Within the previous ten novels in the series there have been many dramatic love affairs and romances, but increasingly it has been the personality of the characters and their quest for excitement and adventure that has led them into exploits involving the major historical events of their times. In the later novels to keep the series exciting and fresh, although romance has been present, it has played a much lower key in the plots and the drama, and it is the psychology and motivation of the characters in their quest to triumph over adversaries and rivals that has taken a more important role.
So far the loyal fans of the series have demanded more of this and in THE LOVEDAY VENDETTA the younger generation continue to be ruled by their passionate natures as they face an enemy more evil and powerful than the Loveday family have ever encountered. Young and old must unite to protect their own. But will it be too late…
The knife edge atmospheric drama is fast moving and guaranteed to keep the reader turning the pages. The twist ending is a heart racing conclusion. THE LOVEDAY VENDETTA was the most rewarding and mentally challenging of the novels to write, but the diversity and high intensity of the family emotions drove the story forwards under its own momentum.
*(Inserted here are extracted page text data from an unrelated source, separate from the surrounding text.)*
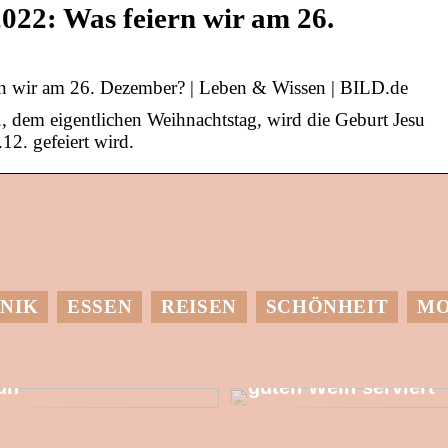
2022: Was feiern wir am 26.
ern wir am 26. Dezember? | Leben & Wissen | BILD.de
, dem eigentlichen Weihnachtstag, wird die Geburt Jesu
.12. gefeiert wird.
NIK
ESSEN
REISEN
SCHÖNHEIT
M
it einer
Dessen muss man
Wärmepumpe etwas
sich bewusst sein,
utes für die Umwelt
wenn man einen
un
guten Wein serviert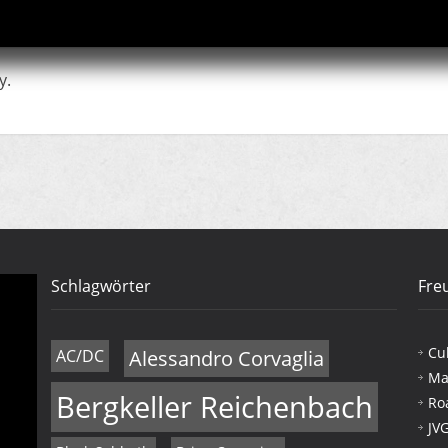
y.
Schlagwörter
Fre
Cu
AC/DC
Alessandro Corvaglia
Ma
Bergkeller Reichenbach
Ro
JV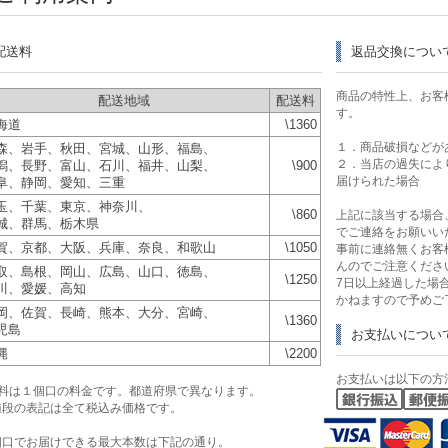
配送料
返品交換につい
商品の特性上、お客
配送地域
配送料
す。
海道
\1360
１．商品破損などが
森、岩手、秋田、宮城、山形、福島、
２．当店の過失によ
潟、長野、富山、石川、福井、山梨、
\900
届けられた場合
阜、静岡、愛知、三重
玉、千葉、東京、神奈川、
\860
上記に該当する場合
城、群馬、栃木県
でご連絡をお願いい
賀、京都、大阪、兵庫、奈良、和歌山
\1050
事前に連絡無くお客
んのでご注意くださ
取、島根、岡山、広島、山口、徳島、
\1250
7日以上経過した場
川、愛媛、高知
かねますので予めご
岡、佐賀、長崎、熊本、大分、宮崎、
\1360
児島
お支払いについ
縄
\2200
お支払いは以下の方
送料は１個口の料金です。都道府県で異なります。
値段の表記は全て税込み価格です。
個口でお届けできる最大本数は下記の通り。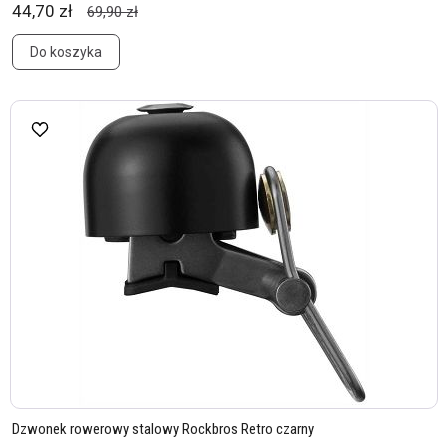
44,70 zł
69,90 zł
Do koszyka
Dzwonek rowerowy stalowy Rockbros Retro czarny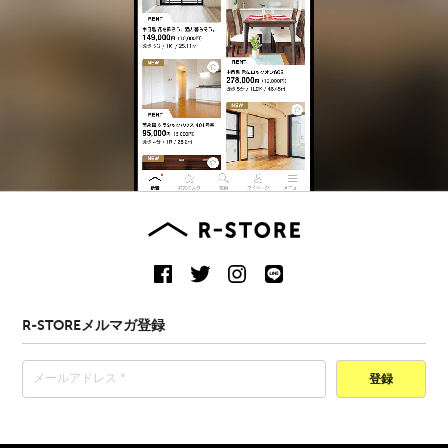
R-STOREメルマガ登録
登録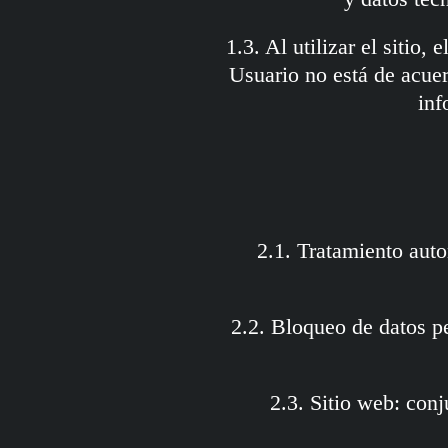
1.3. Al utilizar el sitio,
Usuario no está de acuer
inf
2.1. Tratamiento aut
2.2. Bloqueo de datos p
2.3. Sitio web: con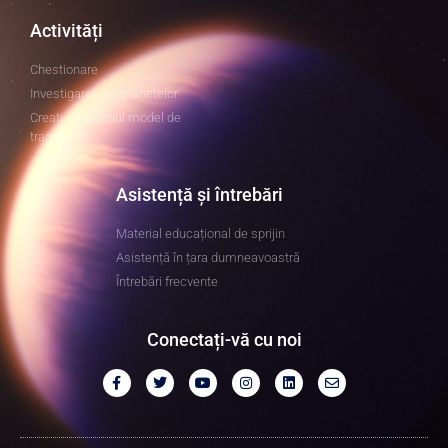
Activități
Chestionare
Investigarea exoplanetelor
Creați-vă propriul model de
tranzit
Asistență și întrebări
Material educațional de sprijin
Asistență în țara dumneavoastră
Întrebări frecvente
Conectați-vă cu noi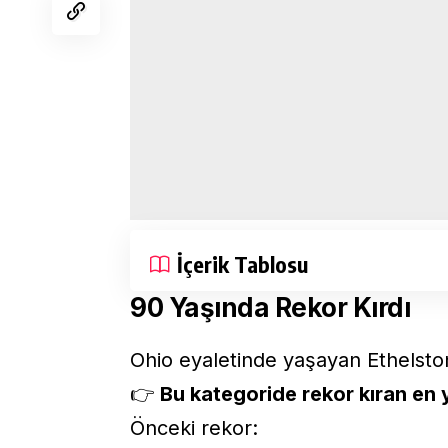
İçerik Tablosu
90 Yaşında Rekor Kırdı
Ohio eyaletinde yaşayan Ethelsto
👉
Bu kategoride rekor kıran en y
Önceki rekor: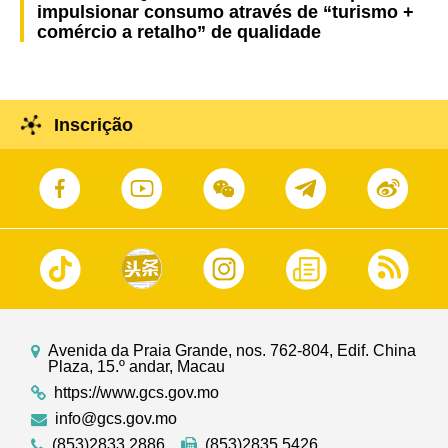
impulsionar consumo através de “turismo +
comércio a retalho” de qualidade
Inscrição
Avenida da Praia Grande, nos. 762-804, Edif. China
Plaza, 15.º andar, Macau
https://www.gcs.gov.mo
info@gcs.gov.mo
(853)2833 2886
(853)2835 5426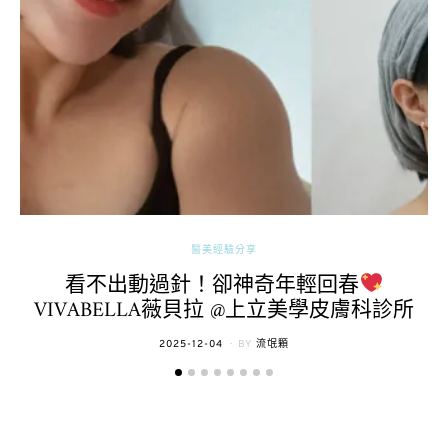
醫美經驗分享
看不出動過針！卻神奇年輕回春
VIVABELLA薇貝拉 @上立美學皮膚科診所
POSTED
2025-12-04
BY
流氓顆
ON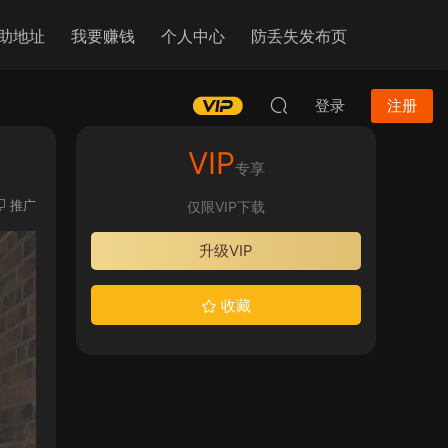
助地址
我要赚钱
个人中心
防丢失发布页
登录
注册
VIP
专享
推广
仅限VIP下载
升级VIP
收藏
Although each of the books stand on their own, the series was written in chronological order of the family history. Rowena was born in the first book and the inner rivalry within the family set up the conflicts of future dramas to unfold in the lives of the family. Although mostly set in Cornwall their adventures take them to France during the Revolution and Napoleonic wars, America, Australia, and the London world of high society, the theatre and underworld.
The order of the series is Adam Loveday, The Loveday Fortunes, The Loveday Trials, The Loveday Scandals, The Loveday Honour, The Loveday Pride, The Loveday Loyalty, The Loveday Revenge, The Loveday Secrets, The Loveday Conspiracy, The Loveday Vendetta. All the books are currently in print by Headline and available through Amazon, The Book Depository and can be ordered from bookshops.